- **Challenge**
Copy every record below with each "solid" replaced by "continuous" and everything else unchanged. Leave the pictures out.

Items from a data source
◇ ◇ ◇ ◇
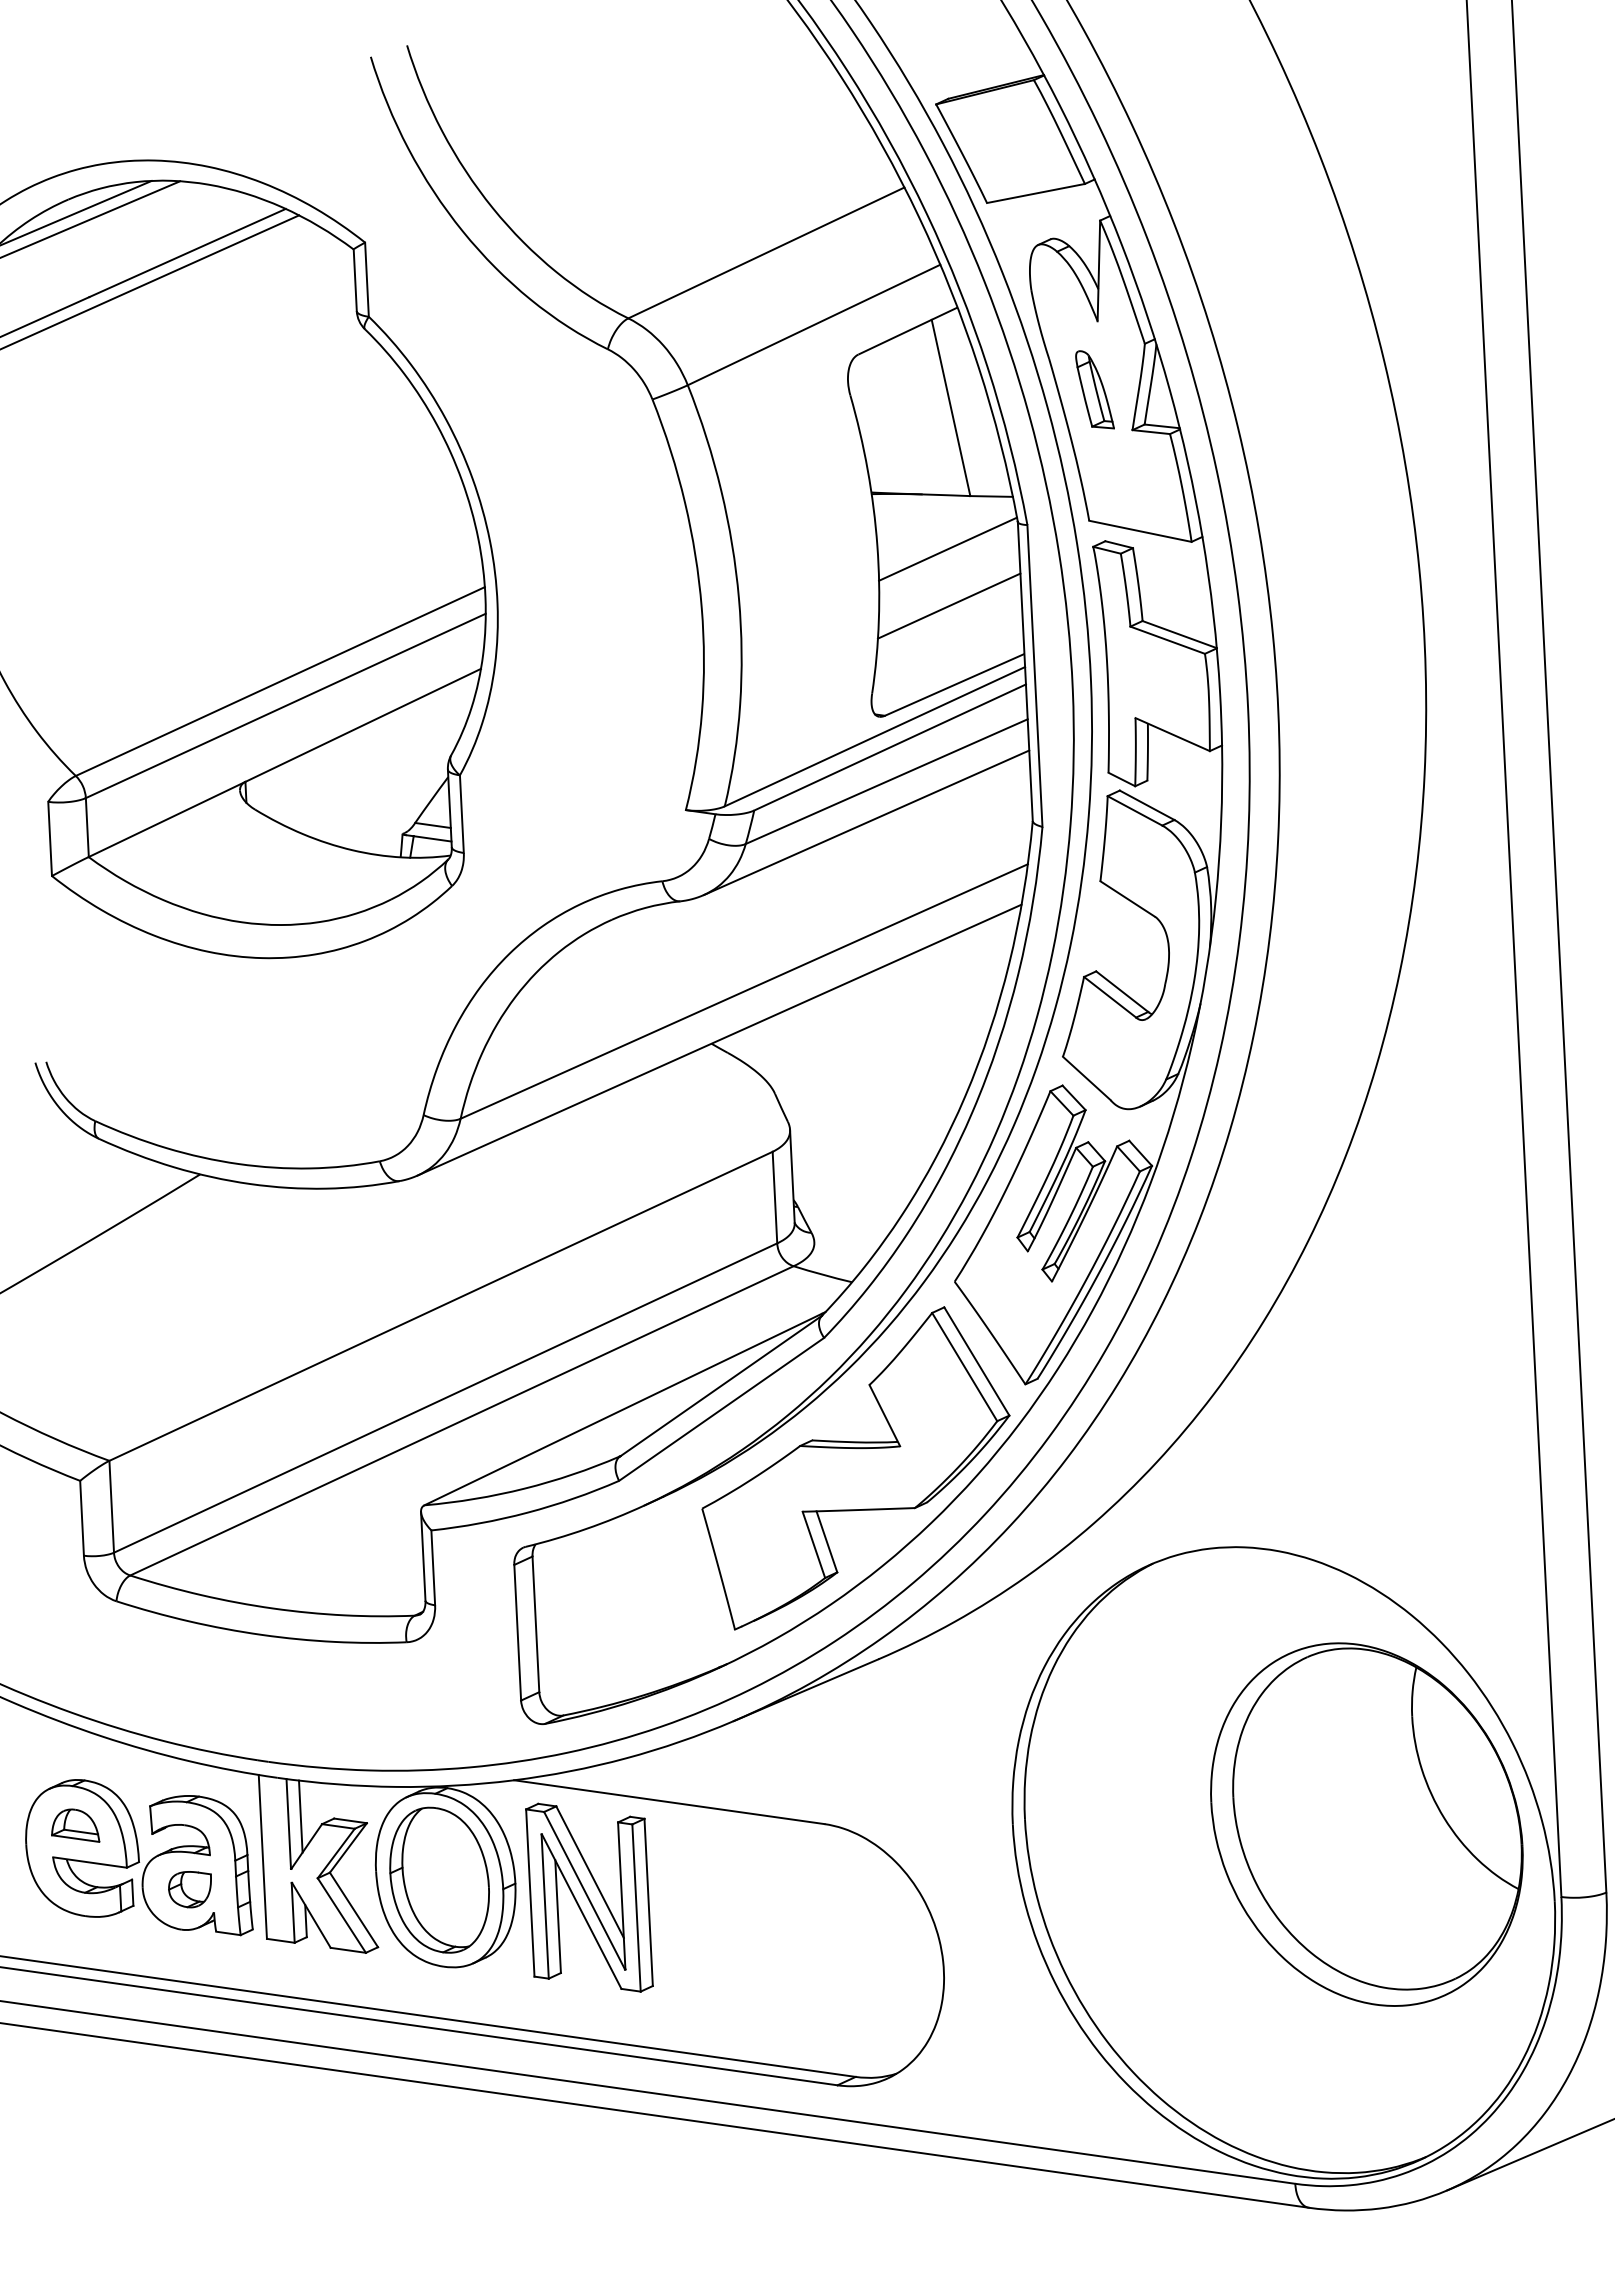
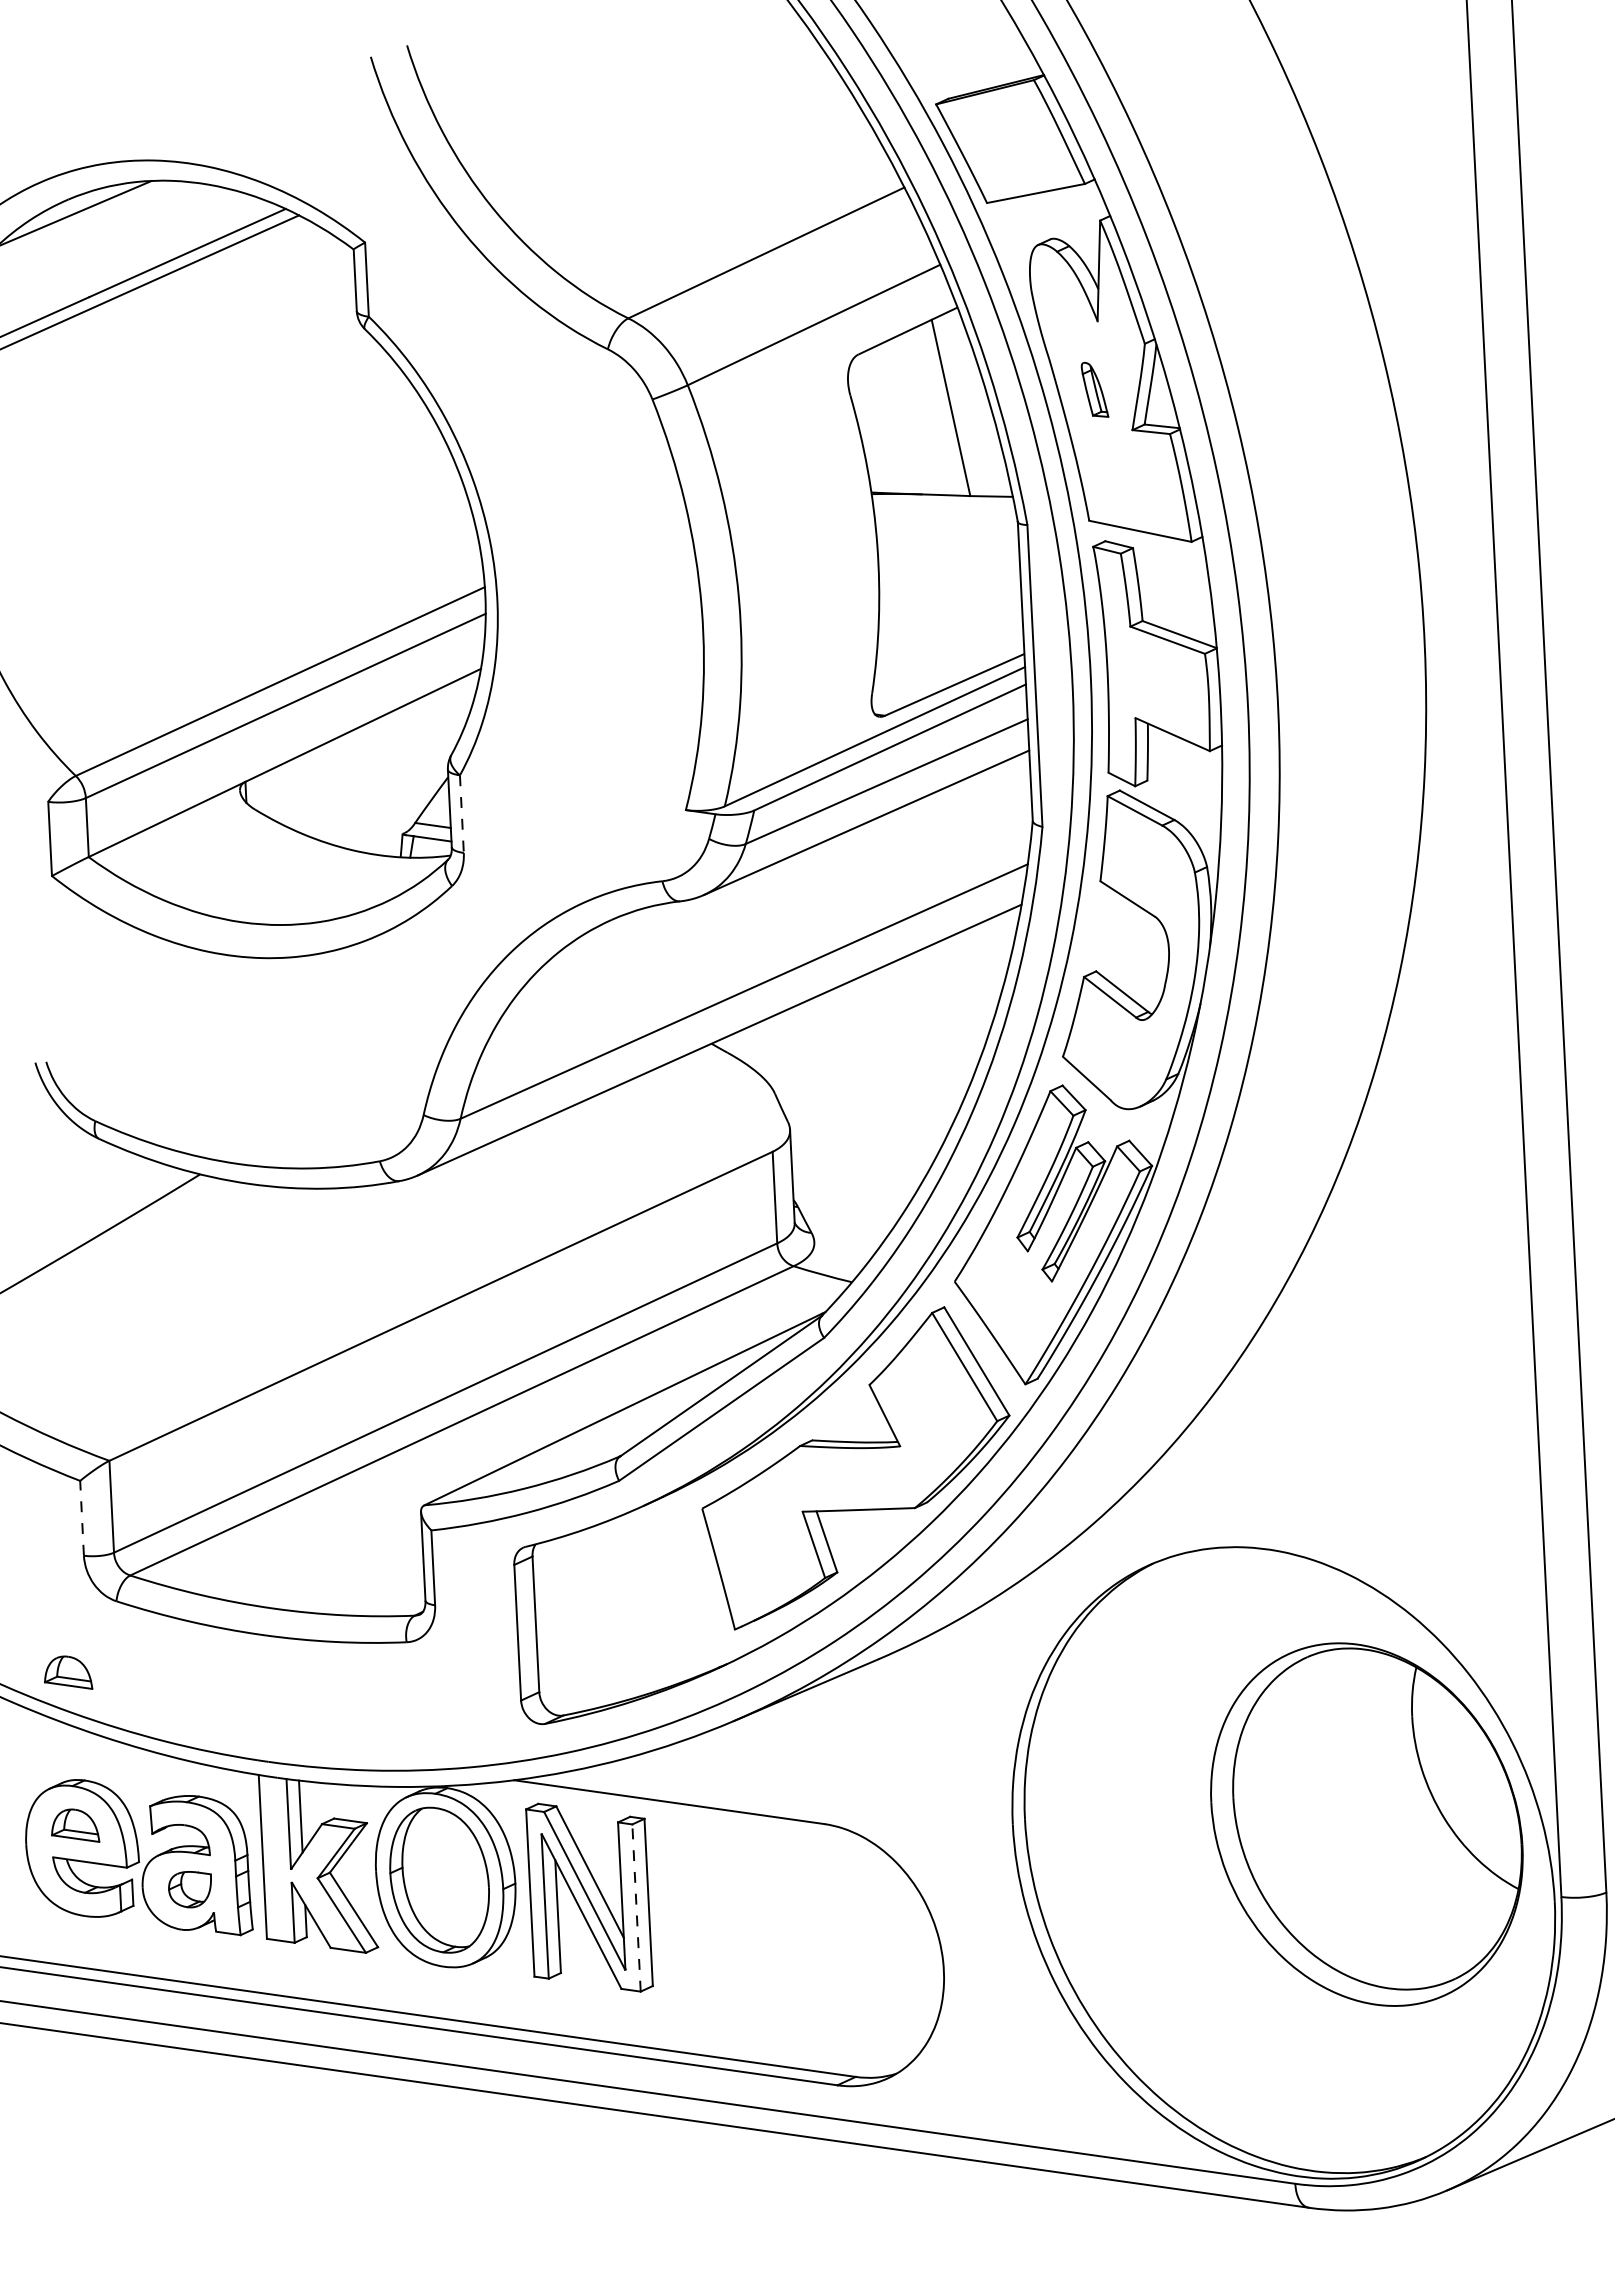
line at (91, 218): present -> none
part at (1094, 389) size: 40x80 px -> 30x56 px
line at (948, 548): present -> none
line at (948, 605): present -> none
line at (461, 814): solid -> dashed
line at (82, 1517): solid -> dashed
part at (68, 1672): none -> present
line at (636, 1908): solid -> dashed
◇ ◇ ◇ ◇
- **The solution**
line at (91, 218): present -> none
part at (1094, 389) size: 40x80 px -> 30x56 px
line at (948, 548): present -> none
line at (948, 605): present -> none
line at (461, 814): continuous -> dashed
line at (82, 1517): continuous -> dashed
part at (68, 1672): none -> present
line at (636, 1908): continuous -> dashed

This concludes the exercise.